A lot of the anatomical features of Balaur’s skeleton were odd for a dromaeosaurid, but matched those of avialans – a group of close evolutionary “cousins” to the dromaeosaurids, containing Archaeopteryx and the common ancestors of all modern birds. And, by 2015, multiple studies had confirmed Balaur wasn’t really a “raptor” but instead a little further along on the bird lineage.

So now our picture of this dinosaur is very different: a chunky-bodied island bird, grown large and secondarily flightless sort of like a Cretaceous equivalent to the dodo. Its double sickle claws were probably adaptations for climbing and perching in trees, and based on similar avialans it was likely a herbivore rather than a hypercarnivore.
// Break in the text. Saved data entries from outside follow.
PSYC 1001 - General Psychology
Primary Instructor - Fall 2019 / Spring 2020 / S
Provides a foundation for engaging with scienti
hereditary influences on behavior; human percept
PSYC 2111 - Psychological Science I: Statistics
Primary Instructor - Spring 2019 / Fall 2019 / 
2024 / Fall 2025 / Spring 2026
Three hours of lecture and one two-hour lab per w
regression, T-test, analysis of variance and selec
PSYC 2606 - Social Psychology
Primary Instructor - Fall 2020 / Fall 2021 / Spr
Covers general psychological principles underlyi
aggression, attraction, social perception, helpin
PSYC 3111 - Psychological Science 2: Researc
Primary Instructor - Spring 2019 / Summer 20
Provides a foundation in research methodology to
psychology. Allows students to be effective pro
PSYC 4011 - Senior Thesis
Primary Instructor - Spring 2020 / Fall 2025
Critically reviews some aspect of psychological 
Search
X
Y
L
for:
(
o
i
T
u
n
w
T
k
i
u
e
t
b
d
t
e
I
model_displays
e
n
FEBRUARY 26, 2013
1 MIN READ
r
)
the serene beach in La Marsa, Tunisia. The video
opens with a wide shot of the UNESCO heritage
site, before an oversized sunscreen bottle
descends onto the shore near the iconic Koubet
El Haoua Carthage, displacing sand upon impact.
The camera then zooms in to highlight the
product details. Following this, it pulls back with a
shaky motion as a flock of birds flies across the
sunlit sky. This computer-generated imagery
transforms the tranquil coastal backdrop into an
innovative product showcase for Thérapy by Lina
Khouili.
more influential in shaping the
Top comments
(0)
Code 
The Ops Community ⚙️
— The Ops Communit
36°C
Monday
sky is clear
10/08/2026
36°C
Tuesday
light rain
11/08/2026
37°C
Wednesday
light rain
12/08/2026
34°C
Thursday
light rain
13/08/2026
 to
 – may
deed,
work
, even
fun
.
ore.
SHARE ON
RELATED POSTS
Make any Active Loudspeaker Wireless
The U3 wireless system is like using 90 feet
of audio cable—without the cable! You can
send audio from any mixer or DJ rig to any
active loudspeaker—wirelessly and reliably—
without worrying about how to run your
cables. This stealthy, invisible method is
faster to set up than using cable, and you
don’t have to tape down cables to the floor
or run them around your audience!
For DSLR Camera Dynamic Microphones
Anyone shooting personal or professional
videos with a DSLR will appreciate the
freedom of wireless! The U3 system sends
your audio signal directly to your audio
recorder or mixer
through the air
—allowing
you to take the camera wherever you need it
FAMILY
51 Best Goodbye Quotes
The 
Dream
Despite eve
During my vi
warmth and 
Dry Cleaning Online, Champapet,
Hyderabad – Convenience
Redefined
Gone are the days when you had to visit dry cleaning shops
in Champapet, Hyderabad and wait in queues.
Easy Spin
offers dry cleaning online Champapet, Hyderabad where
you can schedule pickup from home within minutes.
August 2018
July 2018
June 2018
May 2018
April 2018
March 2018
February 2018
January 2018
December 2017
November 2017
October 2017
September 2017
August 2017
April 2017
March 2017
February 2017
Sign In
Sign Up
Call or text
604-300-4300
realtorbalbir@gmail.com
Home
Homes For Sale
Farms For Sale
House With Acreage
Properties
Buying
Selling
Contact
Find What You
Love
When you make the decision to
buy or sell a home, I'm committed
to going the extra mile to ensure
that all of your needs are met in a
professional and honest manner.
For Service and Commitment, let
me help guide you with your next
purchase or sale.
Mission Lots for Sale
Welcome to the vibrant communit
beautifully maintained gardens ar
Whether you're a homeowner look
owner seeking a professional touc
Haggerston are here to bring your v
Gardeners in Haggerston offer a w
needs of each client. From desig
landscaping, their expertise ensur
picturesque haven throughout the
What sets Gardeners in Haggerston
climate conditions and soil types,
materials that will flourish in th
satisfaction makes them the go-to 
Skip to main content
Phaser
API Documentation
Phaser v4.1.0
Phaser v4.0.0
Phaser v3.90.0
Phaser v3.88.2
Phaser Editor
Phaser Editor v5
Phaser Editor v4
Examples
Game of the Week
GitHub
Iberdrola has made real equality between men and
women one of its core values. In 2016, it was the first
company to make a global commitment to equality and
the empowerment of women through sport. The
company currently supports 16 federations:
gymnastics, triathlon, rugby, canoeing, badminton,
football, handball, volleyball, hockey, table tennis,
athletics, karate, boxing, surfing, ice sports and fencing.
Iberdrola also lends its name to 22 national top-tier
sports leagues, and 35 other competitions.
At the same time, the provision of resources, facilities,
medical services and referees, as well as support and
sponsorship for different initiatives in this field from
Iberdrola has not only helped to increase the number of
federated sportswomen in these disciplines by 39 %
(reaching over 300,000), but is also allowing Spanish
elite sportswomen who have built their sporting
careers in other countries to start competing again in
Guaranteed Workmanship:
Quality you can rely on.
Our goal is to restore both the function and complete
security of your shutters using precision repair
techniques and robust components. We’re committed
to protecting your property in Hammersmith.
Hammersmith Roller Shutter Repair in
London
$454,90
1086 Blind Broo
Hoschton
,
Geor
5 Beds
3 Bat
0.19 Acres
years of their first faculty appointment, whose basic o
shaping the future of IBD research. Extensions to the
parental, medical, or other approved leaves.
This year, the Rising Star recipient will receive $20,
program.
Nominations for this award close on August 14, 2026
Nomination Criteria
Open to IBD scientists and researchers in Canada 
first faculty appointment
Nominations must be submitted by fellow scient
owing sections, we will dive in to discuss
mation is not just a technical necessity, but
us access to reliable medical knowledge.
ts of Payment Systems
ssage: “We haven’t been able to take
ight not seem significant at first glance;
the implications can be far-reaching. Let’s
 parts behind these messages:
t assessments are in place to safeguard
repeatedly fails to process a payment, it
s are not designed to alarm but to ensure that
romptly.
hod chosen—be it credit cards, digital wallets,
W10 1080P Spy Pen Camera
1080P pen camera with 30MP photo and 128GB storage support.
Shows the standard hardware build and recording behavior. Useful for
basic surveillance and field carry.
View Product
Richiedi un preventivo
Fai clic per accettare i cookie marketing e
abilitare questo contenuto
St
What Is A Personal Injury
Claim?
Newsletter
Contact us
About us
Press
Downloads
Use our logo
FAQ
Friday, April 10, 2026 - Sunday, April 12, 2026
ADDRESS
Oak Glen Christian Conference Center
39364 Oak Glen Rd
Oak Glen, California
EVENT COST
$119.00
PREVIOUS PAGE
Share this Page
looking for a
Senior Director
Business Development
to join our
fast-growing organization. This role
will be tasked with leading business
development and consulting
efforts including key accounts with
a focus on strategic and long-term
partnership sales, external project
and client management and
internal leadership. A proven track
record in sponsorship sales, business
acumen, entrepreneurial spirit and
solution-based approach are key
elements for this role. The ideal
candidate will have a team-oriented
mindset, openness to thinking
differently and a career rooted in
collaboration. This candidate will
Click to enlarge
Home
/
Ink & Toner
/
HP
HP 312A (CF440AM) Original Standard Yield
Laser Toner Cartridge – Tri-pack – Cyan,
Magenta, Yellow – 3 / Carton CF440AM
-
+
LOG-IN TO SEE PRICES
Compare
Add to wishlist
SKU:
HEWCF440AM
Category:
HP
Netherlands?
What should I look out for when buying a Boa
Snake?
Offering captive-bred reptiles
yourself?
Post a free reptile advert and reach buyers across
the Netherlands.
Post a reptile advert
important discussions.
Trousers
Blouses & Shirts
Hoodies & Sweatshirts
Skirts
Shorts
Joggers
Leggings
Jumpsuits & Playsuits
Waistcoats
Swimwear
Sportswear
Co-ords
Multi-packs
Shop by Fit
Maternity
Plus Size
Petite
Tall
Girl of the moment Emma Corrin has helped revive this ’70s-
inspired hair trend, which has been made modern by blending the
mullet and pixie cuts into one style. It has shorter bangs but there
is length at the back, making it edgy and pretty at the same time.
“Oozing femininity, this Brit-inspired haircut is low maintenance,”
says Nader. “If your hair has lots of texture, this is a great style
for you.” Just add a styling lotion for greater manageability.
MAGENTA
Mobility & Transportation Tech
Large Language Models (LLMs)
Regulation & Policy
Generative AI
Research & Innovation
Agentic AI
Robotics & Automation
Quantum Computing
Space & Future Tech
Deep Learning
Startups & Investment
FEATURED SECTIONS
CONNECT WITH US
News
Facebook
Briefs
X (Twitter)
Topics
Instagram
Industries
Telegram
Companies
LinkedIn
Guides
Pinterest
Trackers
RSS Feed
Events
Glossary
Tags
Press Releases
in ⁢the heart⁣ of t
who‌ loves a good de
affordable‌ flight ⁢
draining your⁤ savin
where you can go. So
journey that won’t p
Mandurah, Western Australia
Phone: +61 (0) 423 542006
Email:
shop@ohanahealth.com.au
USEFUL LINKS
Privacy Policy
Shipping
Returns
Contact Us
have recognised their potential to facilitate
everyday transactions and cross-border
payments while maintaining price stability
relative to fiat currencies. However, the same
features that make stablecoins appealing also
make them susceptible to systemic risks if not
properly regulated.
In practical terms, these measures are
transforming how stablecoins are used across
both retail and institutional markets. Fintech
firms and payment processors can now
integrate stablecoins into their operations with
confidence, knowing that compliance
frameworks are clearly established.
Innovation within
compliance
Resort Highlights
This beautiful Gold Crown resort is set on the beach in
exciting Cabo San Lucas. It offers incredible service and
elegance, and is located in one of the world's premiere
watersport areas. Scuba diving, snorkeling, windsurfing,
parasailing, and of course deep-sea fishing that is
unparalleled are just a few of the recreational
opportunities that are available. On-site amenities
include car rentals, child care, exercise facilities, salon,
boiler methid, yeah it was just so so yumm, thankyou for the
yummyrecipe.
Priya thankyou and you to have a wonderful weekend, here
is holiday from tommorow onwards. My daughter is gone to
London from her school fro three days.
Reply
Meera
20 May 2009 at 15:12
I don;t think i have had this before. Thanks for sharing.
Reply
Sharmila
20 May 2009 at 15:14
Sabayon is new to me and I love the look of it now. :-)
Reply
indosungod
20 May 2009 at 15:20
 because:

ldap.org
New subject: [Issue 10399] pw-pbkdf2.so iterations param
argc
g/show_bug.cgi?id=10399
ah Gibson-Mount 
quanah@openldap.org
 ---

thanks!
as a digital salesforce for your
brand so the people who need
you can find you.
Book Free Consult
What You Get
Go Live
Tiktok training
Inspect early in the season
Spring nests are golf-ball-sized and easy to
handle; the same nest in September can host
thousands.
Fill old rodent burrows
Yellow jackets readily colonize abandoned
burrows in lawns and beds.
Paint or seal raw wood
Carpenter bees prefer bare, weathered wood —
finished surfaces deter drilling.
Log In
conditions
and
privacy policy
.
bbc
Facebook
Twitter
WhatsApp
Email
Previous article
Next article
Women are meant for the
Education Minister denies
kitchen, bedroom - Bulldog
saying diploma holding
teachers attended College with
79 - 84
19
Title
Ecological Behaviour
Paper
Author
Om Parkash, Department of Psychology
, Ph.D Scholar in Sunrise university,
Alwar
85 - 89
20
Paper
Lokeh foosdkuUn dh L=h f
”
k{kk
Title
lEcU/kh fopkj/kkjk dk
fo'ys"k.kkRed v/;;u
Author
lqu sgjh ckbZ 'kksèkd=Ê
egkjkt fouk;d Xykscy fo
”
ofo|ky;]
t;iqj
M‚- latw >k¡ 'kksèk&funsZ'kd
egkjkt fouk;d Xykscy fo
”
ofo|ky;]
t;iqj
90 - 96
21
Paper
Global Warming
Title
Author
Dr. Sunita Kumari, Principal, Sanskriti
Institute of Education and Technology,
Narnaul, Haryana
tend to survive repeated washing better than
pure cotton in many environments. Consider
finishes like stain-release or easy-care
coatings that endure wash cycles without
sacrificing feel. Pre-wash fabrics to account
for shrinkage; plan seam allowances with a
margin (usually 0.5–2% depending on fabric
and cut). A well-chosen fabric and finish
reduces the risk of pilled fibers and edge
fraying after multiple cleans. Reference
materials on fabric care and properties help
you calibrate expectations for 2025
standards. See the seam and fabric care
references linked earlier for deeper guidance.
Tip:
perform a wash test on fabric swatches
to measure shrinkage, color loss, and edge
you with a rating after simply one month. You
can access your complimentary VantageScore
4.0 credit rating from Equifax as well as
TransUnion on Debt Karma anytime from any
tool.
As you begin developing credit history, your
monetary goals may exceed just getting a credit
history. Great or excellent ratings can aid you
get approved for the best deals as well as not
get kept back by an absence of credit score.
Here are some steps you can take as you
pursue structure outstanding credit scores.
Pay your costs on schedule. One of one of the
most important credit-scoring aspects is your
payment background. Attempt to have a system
Island Weirdness #07 – Telmatosaurus transsylvanicus

The hadrosauroid dinosaur Telmatosaurus was another resident of Hațeg Island, and while it wasn’t quite as small or specialized as its cousin Tethyshadros it was still dwarfed compared to their other relatives, only growing to about 5m long (16’4″).

It was also the first dinosaur fossil found with a specific type of non-cancerous tumor known as an ameloblastoma on its lower jaw – a surprising discovery, since ameloblastomas were previously only known to occur in mammals and a single snake species. Various other types of abnormal tissue growth have been identified in other hadrosauroids and hadrosaurs, however, suggesting that this particular lineage of dinosaurs may have been unusually susceptible to developing tumors.